• **EXERCISE GOAL**
Return, unchanged, every line starting at the one with "309 529 4.33" and running through the last line of the material below, with nothing else added.

+++ EXTRACTED RECORDS +++

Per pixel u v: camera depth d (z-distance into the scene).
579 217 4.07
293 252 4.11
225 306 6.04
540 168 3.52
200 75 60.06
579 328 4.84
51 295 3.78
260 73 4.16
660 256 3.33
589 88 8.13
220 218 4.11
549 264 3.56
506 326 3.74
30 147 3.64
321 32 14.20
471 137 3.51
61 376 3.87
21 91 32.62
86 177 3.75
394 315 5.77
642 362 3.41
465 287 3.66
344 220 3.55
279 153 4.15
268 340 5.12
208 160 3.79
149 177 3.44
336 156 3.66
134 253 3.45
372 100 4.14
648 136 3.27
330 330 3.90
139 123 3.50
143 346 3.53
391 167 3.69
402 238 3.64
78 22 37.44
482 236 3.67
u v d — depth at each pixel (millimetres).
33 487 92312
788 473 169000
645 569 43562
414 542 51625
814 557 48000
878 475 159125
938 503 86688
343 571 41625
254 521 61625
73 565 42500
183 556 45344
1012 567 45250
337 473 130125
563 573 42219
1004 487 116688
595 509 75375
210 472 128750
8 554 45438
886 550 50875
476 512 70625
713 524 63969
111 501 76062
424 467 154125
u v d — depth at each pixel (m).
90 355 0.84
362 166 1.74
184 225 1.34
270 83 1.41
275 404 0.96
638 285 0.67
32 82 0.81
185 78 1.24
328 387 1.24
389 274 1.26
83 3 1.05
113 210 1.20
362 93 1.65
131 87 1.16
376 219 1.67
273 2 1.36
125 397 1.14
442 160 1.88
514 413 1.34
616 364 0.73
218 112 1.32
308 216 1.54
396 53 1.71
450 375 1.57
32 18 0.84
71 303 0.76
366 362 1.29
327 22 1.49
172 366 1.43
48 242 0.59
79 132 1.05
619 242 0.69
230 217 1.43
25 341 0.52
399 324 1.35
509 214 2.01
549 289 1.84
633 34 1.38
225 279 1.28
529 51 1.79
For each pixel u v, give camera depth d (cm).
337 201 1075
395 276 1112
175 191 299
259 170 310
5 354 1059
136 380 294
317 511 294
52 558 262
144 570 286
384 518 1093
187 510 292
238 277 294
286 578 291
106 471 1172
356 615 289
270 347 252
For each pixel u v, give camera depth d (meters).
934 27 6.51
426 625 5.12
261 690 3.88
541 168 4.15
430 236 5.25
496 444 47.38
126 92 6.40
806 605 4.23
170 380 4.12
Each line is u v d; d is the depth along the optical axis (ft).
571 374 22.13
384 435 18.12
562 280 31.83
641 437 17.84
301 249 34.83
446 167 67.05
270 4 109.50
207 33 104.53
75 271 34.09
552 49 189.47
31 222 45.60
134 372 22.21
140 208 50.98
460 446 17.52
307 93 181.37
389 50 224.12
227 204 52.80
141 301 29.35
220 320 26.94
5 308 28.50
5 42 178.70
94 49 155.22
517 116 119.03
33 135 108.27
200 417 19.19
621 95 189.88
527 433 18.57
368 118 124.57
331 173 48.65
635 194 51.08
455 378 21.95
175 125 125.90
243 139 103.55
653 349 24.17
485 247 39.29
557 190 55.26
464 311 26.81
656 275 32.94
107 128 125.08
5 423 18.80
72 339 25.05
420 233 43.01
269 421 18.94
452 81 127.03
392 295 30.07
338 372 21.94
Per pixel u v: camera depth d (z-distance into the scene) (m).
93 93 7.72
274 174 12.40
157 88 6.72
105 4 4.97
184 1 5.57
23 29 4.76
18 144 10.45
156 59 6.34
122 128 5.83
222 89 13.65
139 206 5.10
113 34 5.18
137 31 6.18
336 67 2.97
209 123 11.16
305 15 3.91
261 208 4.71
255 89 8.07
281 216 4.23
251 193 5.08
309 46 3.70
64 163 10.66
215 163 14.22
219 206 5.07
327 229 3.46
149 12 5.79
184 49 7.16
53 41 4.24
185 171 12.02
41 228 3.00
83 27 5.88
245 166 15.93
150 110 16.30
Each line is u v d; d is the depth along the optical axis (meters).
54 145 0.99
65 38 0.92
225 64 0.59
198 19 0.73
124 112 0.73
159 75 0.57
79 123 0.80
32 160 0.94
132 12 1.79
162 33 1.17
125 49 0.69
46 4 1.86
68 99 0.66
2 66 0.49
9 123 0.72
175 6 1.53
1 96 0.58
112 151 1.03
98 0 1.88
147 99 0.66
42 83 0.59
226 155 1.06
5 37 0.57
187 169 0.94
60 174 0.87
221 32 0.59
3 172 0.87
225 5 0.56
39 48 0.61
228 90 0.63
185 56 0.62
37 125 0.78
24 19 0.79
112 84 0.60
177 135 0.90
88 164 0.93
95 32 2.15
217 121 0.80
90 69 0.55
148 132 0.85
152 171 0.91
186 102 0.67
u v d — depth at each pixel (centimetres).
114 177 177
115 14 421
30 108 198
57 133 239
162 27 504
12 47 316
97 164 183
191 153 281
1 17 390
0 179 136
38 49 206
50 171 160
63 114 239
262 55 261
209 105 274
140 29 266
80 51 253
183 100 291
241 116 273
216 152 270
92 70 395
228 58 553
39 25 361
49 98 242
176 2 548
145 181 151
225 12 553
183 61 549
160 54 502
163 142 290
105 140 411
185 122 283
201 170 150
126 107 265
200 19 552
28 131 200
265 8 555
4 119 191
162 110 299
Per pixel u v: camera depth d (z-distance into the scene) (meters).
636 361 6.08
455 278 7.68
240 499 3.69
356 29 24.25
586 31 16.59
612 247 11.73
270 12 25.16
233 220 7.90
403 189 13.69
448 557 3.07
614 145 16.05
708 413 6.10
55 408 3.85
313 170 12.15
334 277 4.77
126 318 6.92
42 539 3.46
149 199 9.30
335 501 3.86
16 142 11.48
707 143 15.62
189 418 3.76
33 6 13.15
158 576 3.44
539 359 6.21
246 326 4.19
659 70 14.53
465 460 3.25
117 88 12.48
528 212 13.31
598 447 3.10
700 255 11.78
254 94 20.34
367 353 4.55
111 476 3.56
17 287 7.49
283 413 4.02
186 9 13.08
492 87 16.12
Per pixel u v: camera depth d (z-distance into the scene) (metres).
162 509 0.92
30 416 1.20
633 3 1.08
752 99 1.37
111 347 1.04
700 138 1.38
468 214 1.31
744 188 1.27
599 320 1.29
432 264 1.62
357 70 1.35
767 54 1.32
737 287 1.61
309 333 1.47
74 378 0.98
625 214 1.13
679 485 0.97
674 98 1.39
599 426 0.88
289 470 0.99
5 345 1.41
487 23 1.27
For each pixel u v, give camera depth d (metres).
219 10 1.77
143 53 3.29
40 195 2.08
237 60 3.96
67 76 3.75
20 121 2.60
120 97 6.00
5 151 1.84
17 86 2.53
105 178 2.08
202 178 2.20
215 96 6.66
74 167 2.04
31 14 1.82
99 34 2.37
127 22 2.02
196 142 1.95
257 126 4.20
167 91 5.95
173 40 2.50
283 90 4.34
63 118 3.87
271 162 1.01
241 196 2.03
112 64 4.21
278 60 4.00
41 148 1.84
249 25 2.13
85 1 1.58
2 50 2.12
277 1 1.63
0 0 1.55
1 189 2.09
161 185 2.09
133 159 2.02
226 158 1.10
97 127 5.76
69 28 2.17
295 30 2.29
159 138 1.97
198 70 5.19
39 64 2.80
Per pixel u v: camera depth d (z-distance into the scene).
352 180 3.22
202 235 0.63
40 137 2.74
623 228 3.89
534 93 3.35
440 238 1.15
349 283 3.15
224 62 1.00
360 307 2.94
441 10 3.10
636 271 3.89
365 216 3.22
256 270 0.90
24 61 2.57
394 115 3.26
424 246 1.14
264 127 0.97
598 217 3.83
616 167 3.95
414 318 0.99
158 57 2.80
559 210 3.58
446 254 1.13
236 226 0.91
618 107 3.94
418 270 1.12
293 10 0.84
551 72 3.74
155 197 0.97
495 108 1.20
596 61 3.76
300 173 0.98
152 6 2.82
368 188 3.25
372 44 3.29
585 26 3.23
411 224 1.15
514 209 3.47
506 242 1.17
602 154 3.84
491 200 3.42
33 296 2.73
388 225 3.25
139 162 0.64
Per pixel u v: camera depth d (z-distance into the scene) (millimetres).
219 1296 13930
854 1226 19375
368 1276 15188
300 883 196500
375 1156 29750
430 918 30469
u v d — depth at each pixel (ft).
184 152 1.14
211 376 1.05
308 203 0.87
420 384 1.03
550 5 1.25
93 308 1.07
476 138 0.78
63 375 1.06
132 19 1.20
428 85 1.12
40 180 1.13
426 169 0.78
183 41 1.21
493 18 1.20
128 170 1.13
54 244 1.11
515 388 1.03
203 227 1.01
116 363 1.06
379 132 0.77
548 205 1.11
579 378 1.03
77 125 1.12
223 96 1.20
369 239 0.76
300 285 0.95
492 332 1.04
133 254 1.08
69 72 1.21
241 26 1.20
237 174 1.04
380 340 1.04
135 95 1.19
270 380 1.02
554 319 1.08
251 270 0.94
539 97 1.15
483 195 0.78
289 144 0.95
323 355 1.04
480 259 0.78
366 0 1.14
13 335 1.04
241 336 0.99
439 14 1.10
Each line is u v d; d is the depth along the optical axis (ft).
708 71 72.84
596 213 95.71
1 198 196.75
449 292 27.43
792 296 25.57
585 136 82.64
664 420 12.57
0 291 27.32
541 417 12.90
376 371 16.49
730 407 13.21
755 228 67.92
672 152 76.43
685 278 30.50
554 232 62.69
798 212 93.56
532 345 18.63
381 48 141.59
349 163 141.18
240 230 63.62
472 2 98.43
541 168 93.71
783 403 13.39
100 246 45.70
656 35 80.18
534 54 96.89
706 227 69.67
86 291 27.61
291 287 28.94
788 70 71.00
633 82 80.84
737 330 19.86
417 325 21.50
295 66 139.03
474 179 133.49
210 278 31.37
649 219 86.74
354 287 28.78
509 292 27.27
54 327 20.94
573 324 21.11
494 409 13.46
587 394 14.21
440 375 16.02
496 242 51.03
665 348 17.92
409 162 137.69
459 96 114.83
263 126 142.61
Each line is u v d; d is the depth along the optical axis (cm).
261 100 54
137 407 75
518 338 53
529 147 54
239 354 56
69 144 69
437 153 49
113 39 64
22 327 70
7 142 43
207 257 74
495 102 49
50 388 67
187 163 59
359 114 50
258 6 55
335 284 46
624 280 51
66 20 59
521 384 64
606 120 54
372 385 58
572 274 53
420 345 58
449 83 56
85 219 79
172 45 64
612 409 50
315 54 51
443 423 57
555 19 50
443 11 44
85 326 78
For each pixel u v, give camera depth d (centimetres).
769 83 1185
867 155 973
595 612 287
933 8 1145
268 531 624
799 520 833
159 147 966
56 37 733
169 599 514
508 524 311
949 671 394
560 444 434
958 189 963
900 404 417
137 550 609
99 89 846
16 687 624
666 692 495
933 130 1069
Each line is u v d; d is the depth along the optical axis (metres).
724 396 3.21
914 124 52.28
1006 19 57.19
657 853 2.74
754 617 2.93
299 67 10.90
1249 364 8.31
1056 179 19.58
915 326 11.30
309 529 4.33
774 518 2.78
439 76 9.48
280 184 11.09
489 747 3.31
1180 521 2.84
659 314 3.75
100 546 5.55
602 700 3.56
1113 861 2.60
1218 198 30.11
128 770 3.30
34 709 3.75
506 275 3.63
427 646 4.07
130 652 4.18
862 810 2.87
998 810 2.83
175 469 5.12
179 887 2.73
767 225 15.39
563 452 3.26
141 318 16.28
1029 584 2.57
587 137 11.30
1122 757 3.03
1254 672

+++

• **ANSWER TO THE PROBLEM**
309 529 4.33
774 518 2.78
439 76 9.48
280 184 11.09
489 747 3.31
1180 521 2.84
659 314 3.75
100 546 5.55
602 700 3.56
1113 861 2.60
1218 198 30.11
128 770 3.30
34 709 3.75
506 275 3.63
427 646 4.07
130 652 4.18
862 810 2.87
998 810 2.83
175 469 5.12
179 887 2.73
767 225 15.39
563 452 3.26
141 318 16.28
1029 584 2.57
587 137 11.30
1122 757 3.03
1254 672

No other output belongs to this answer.